= PROBLEM REQUIREMENTS =
Look through the data below. Collect every line where the word "lines" occurs.
▼
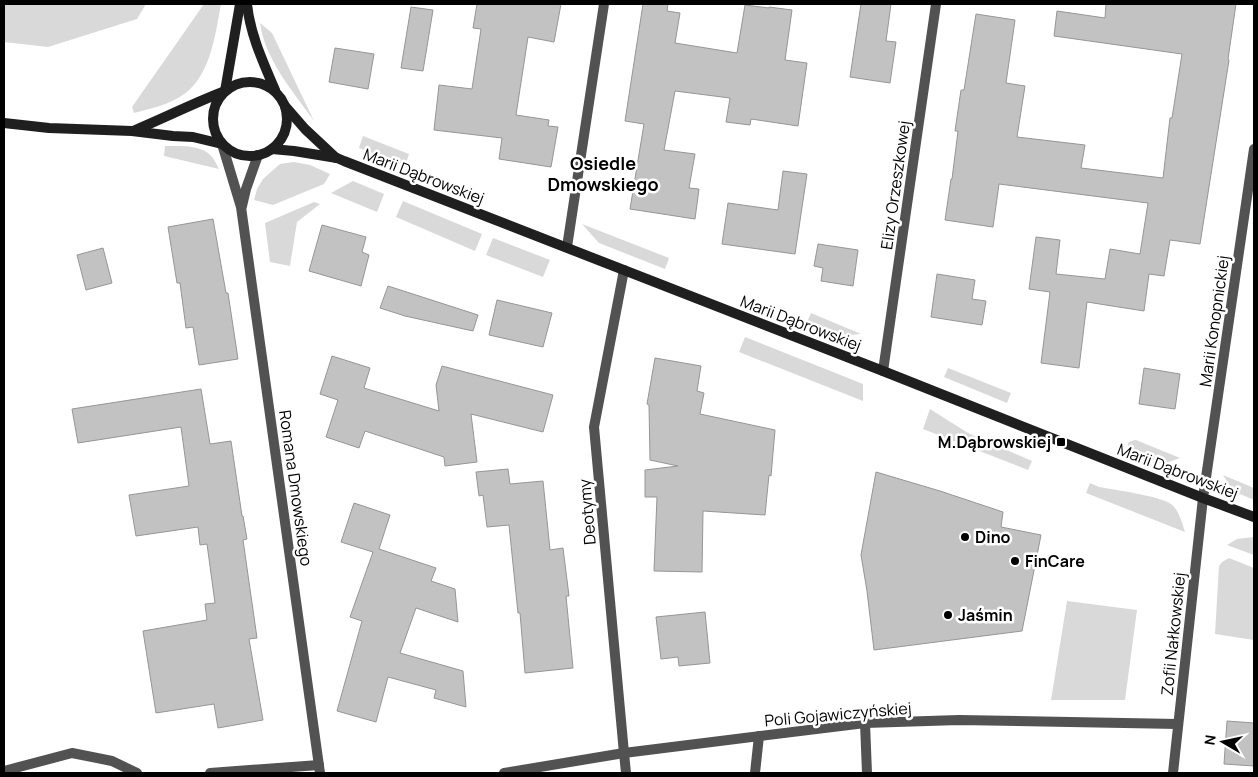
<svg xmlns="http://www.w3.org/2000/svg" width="1258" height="777" font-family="Manrope,sans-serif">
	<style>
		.green { fill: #d9d9d9 }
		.building { fill: #c2c2c2; stroke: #969696 }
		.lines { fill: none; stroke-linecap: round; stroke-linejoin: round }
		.lane { stroke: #525252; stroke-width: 10 }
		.street { stroke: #525252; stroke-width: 10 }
		.secondary { stroke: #1f1f1f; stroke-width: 10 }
		.poi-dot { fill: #000; stroke: #fff; stroke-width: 2 }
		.labels { text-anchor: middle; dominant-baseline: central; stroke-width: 5; stroke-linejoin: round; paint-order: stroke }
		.street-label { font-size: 16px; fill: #000; stroke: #fff }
		.poi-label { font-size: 16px; font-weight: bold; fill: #000; stroke: #fff; text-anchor: start }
		.neighbourhood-label { font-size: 18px; font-weight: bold; fill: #000; stroke: #fff }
	</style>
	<rect width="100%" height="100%" fill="#fff"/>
	<g class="green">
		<polygon points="4,4 146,4 137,19 48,47 4,42"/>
		<path d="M 204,4 L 221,4 C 215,36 210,81 178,98 C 164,106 149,109 134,113 L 132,107 Z"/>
		<path d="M 260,23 L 272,33 L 314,121 C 293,91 265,60 260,23 Z"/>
		<polygon points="363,136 409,154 405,166 359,148"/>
		<path d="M 165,146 C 180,146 203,144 213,158 C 215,161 217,165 219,169 L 164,156 Z"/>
		<polygon points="294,162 310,165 330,174 324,184 273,205 254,200 257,189 263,179 280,164"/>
		<polygon points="353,181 384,194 377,212 331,193"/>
		<polygon points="403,201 482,234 475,251 396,217"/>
		<polygon points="314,202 320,204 297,222 290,266 270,262 265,223"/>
		<polygon points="582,224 669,258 665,269 599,243"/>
		<polygon points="493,238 550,260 543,277 486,255"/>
		<polygon points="811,313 861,334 840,336 807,322"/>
		<polygon points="745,337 863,384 863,401 739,352"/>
		<polygon points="948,368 1011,393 1007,403 944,377"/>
		<polygon points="930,409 968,433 1032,461 1028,470 923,429"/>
		<polygon points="1135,440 1136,440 1180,458 1163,464 1132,452 1128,449 1128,443 1131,441"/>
		<polygon points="1223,475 1254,488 1254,500 1233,491"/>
		<path d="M 1090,483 L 1099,487 C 1115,490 1160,496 1171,504 C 1179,510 1182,523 1185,532 L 1086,493 Z"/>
		<polygon points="1254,537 1254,555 1227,545 1237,539"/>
		<polygon points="1229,558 1254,568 1254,640 1215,634 1219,566 1222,562"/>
		<polygon points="1067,601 1137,610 1125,700 1051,700"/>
	</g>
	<g class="building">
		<polygon points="477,4 561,4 554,42 528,37 516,115 549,120 548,126 558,127 551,167 499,159 502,138 434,130 439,85 472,89 481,29 473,28"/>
		<polygon points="643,4 668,4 667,11 680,13 675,43 737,53 745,5 769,8 769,7 792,10 785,60 807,63 798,126 751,119 750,125 726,122 730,98 675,91 664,150 695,154 689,188 699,189 695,219 630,209 644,124 625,121"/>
		<polygon points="861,4 891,4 886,41 896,42 890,83 850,77"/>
		<polygon points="1106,4 1236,4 1228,59 1229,60 1200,244 1170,240 1164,276 1149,274 1144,311 1087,302 1079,368 1041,363 1050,292 1029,289 1036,237 1060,240 1056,274 1105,279 1110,249 1140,254 1148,203 999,184 993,227 945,220 951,179 952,179 958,131 955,131 961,90 964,90 976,14 1015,20 1006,83 1025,86 1017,137 1085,145 1081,168 1163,178 1170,118 1172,118 1182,54 1054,36 1057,11 1105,18"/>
		<polygon points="411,7 433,10 423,71 401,68"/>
		<polygon points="335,48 374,54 368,89 329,82"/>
		<polygon points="783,171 807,174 795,254 722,244 728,203 778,210"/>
		<polygon points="213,219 226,293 228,293 238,359 199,365 193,327 186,328 180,283 177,283 168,227"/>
		<polygon points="322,225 366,237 362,252 369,255 361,286 309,271"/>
		<polygon points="818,244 858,250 853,286 821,281 823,268 814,266"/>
		<polygon points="103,248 112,283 86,290 77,255"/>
		<polygon points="937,274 975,280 972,299 986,301 982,325 931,317"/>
		<polygon points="388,286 478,315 473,331 405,316 380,308"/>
		<polygon points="497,300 552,313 543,347 489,335"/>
		<polygon points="332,356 370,368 364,388 439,411 436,385 442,366 553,395 543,432 471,414 477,462 445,466 444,457 365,431 359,448 326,437 338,400 320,394"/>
		<polygon points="655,358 701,366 697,391 704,393 700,414 775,430 771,476 769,475 765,515 703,511 702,572 654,571 657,497 645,497 645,470 678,466 650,460 649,405 647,404"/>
		<polygon points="1144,368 1180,374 1175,409 1139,404"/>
		<polygon points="201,389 210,444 231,441 242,516 243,516 247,539 243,540 257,638 249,639 263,720 218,728 214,704 156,713 143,631 207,620 205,604 215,603 207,544 200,545 198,527 136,536 129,495 189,486 181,427 78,443 72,409"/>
		<polygon points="508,469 510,484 543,481 550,550 563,548 569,596 566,596 573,668 525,673 520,613 518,613 509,525 487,527 483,495 479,496 476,472"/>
		<polygon points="876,472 940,491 1003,512 1001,527 1041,535 1022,631 874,650 867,591 861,555"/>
		<polygon points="354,503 390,515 379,549 436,568 431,581 455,589 458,622 416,608 400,653 463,671 466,707 434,698 436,690 388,677 376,722 337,711 362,621 350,617 373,552 341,542"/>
		<polygon points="705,612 710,663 679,666 678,657 661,659 656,617"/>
		<polygon points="1227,721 1254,723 1254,766 1224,764"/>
	</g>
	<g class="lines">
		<polyline class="lane" points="624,753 626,773"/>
		<g class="street">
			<polyline points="222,144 241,207 320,773"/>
			<polyline points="242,206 246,189 258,155"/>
			<polyline points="567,247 604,4"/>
			<polyline points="883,371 936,4"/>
			<polyline points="865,723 867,773"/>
			<polyline points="624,753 594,427 624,270"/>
			<polyline points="4,771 72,753 112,761 137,773"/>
			<polyline points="210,773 319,765"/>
			<polyline points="504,773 624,753 865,723 959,720 1178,724"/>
			<polyline points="755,773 759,736"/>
			<polyline points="1173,773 1203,498 1254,149"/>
		</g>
		<g class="secondary">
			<path d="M 247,4 C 250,34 263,62 275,90"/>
			<circle cx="250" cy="119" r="37"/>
			<polyline points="225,91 240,4"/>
			<polyline points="285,106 305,129 336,158"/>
			<polyline points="4,123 49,128 132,131 173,136 193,137 222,144"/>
			<path d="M 133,131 C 164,118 194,103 225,91"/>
			<polyline points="272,149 294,151 337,158 344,161 883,371 1203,498 1254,517"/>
		</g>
	</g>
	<g class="poi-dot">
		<rect x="1056" y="437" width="10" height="10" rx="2.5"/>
		<circle cx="965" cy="537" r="5"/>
		<circle cx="1015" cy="561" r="5"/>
		<circle cx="948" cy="615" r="5"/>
	</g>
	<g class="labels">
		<g class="street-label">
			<text transform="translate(424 176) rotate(21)">Marii Dąbrowskiej</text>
			<text transform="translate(895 185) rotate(-82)">Elizy Orzeszkowej</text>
			<text transform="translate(1214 321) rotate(-82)">Marii Konopnickiej</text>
			<text transform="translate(801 323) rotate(21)">Marii Dąbrowskiej</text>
			<text transform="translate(1178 471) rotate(21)">Marii Dąbrowskiej</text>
			<text transform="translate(296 488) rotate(82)">Romana Dmowskiego</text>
			<text transform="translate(587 512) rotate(-95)">Deotymy</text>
			<text transform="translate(1173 634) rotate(-84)">Zofii Nałkowskiej</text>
			<text transform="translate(838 714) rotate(-5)">Poli Gojawiczyńskiej</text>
		</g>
		<g class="poi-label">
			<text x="1051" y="442" text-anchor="end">M.Dąbrowskiej</text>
			<text x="975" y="537">Dino</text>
			<text x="1025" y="561">FinCare</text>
			<text x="958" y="615">Jaśmin</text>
		</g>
		<g class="neighbourhood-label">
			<text x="603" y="163">Osiedle<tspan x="603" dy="21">Dmowskiego</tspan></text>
		</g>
	</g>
	<rect width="1258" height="777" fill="none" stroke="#000000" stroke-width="10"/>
	<g transform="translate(1223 742) rotate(279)" stroke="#ffffff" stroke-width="4" paint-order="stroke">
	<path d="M0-4L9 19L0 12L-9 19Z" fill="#000000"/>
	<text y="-8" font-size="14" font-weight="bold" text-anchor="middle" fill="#000000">N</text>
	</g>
</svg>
▲
= TASK SOLUTION =
		.lines { fill: none; stroke-linecap: round; stroke-linejoin: round }
	<g class="lines">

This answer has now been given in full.